To-do item: From the data below, repeat everything exactly except the images.

Data shown:
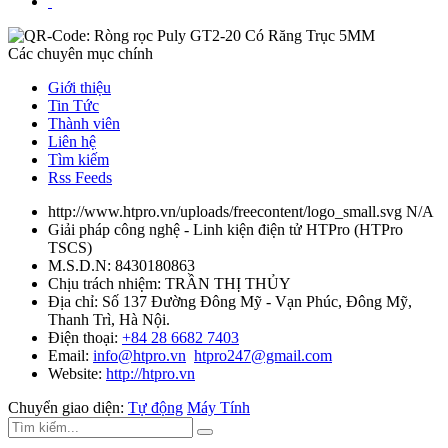
Các chuyên mục chính
Giới thiệu
Tin Tức
Thành viên
Liên hệ
Tìm kiếm
Rss Feeds
http://www.htpro.vn/uploads/freecontent/logo_small.svg
N/A
Giải pháp công nghệ - Linh kiện điện tử HTPro
(
HTPro
TSCS
)
M.S.D.N: 8430180863
Chịu trách nhiệm:
TRẦN THỊ THỦY
Địa chỉ:
Số 137 Đường Đông Mỹ - Vạn Phúc, Đông Mỹ,
Thanh Trì, Hà Nội.
Điện thoại:
+84 28 6682 7403
Email:
info@htpro.vn
htpro247@gmail.com
Website:
http://htpro.vn
Chuyển giao diện:
Tự động
Máy Tính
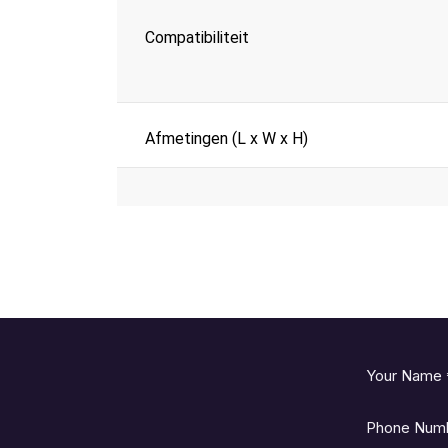
Compatibiliteit
Afmetingen (L x W x H)
Inhoud van verpakking
Your Name
Phone Num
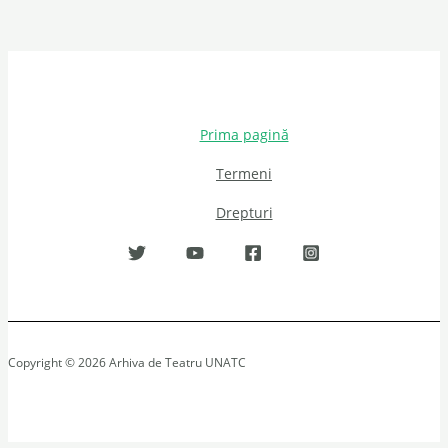
Prima pagină
Termeni
Drepturi
Copyright © 2026 Arhiva de Teatru UNATC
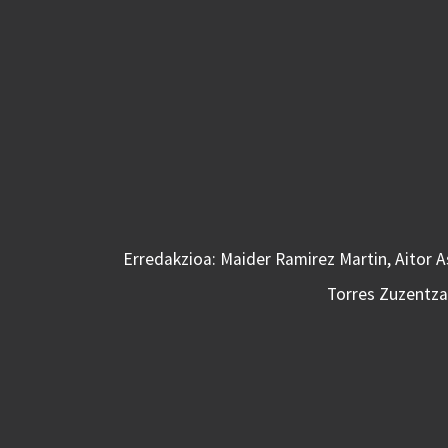
Erredakzioa: Maider Ramirez Martin, Aitor 
Torres Zuzentzai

Exercise answer:
Các chuyên mục chính
Giới thiệu
Tin Tức
Thành viên
Liên hệ
Tìm kiếm
Rss Feeds
http://www.htpro.vn/uploads/freecontent/logo_small.svg
N/A
Giải pháp công nghệ - Linh kiện điện tử HTPro
(
HTPro
TSCS
)
M.S.D.N: 8430180863
Chịu trách nhiệm:
TRẦN THỊ THỦY
Địa chỉ:
Số 137 Đường Đông Mỹ - Vạn Phúc, Đông Mỹ,
Thanh Trì, Hà Nội.
Điện thoại:
+84 28 6682 7403
Email:
info@htpro.vn
htpro247@gmail.com
Website:
http://htpro.vn
Chuyển giao diện:
Tự động
Máy Tính
Compatibiliteit
Afmetingen (L x W x H)
Inhoud van verpakking
Your Name
Phone Num
Prima pagină
Termeni
Drepturi
Copyright © 2026 Arhiva de Teatru UNATC
Erredakzioa: Maider Ramirez Martin, Aitor 
Torres Zuzentzai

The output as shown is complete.